Originally a settlement founded by the Romans around AD 52 or 70, it was called Mediolanum, meaning The place in the middle of the plain. The settlement was located on a major Roman road between Chester and Wroxeter and Roman artefacts can be seen at the Whitchurch Heritage Centre.

The current name comes from ‘White Church’ which refers to a church from Norman period made from white stone. As might be expected, there are several other towns named Whitchurch in England. The current impressive church is the church of St. Alkmund, a Church of England (Anglican). Dispensing with the colour tradition it was built in 1712 of red sandstone and stands on the site of the earlier Norman architecture church. It is an important Grade I Listed building..

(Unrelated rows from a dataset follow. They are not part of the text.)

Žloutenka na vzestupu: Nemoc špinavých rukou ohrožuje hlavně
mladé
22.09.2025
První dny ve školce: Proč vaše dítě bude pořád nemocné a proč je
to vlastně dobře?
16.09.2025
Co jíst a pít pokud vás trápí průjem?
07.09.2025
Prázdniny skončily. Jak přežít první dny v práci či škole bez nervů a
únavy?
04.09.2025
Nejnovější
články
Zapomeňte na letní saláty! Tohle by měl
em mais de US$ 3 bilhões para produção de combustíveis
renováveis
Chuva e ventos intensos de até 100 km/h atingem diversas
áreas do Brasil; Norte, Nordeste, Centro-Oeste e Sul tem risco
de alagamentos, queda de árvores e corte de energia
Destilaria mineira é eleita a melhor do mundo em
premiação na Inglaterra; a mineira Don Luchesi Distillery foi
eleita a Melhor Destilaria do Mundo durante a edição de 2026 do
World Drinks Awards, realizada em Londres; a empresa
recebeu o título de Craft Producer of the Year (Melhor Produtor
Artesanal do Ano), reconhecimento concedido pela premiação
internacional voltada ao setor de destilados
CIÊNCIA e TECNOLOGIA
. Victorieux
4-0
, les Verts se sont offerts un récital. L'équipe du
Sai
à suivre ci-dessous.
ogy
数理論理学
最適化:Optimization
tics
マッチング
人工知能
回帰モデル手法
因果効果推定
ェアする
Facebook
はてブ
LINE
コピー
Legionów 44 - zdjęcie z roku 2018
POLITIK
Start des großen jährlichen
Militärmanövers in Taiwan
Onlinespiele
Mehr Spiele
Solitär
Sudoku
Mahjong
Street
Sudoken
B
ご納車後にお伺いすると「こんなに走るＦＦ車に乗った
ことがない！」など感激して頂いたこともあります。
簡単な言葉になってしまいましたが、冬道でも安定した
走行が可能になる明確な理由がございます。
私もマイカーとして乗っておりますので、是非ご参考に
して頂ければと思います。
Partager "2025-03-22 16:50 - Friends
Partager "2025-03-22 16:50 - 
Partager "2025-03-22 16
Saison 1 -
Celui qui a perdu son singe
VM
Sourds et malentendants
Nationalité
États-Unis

Whitchurch is a crossroads for roads from Nantwich, Chester and Shrewsbury with the A41/A49 bypass opening in 1992.

Whitchurch railway station is on the former London and North Western (later part of the LMS) line from Crewe down the English side of the Welsh border (the Welsh Marches Line) toward Cardiff. However, Whitchurch was once the junction for the main line of the Cambrian Railways, but the section from Whitchurch to Welshpool (Buttington Junction), via Ellesmere, Whittington, Oswestry and Llanymynech, closed on 18 January 1965 in favour of the more viable alternative route via Shrewsbury.

Whitchurch was also junction for the Whitchurch and Tattenhall Railway or Chester to Whitchurch branch line, another part of the London and North Western, and running via Malpas. As well as its own passenger and freight services, this line was a useful short cut for freight traffic to and from Chester and North Wales avoiding Crewe, and some long-distance passenger services were occasionally diverted this way. Although the line closed to regular services on 16 September 1957, the diverted passenger trains continued until 8 December 1963.

Whitchurch has its own short arm of the Llangollen Canal but is not a key stopping place for boaters as the arm ends about a mile from the town centre.

Whitchurch is the home of the JB Joyce tower clocks company, established in 1690, the oldest clock tower making company in the world, earning Whitchurch the reputation as the Home of tower clocks. Joyce’s timepieces can be found as far afield as Singapore and Kabul; and helped to build Big Ben in London.

Sir Henry Percy (Sir Harry Hotspur) was killed in 1403 at the Battle of Shrewsbury and buried in Whitchurch; only for his body to be later exhumed and quartered. Also buried in Whitchurch is another medieval warrior Sir John Talbot, a military commander who in 1429 fought French armies inspired by Joan of Arc. His remains are buried under the porch of St Alkmund’s church. Talbot is a major character in William Shakespeare’s Henry VI, Part I, and the local secondary school ” Sir John Talbot’s” is named after him.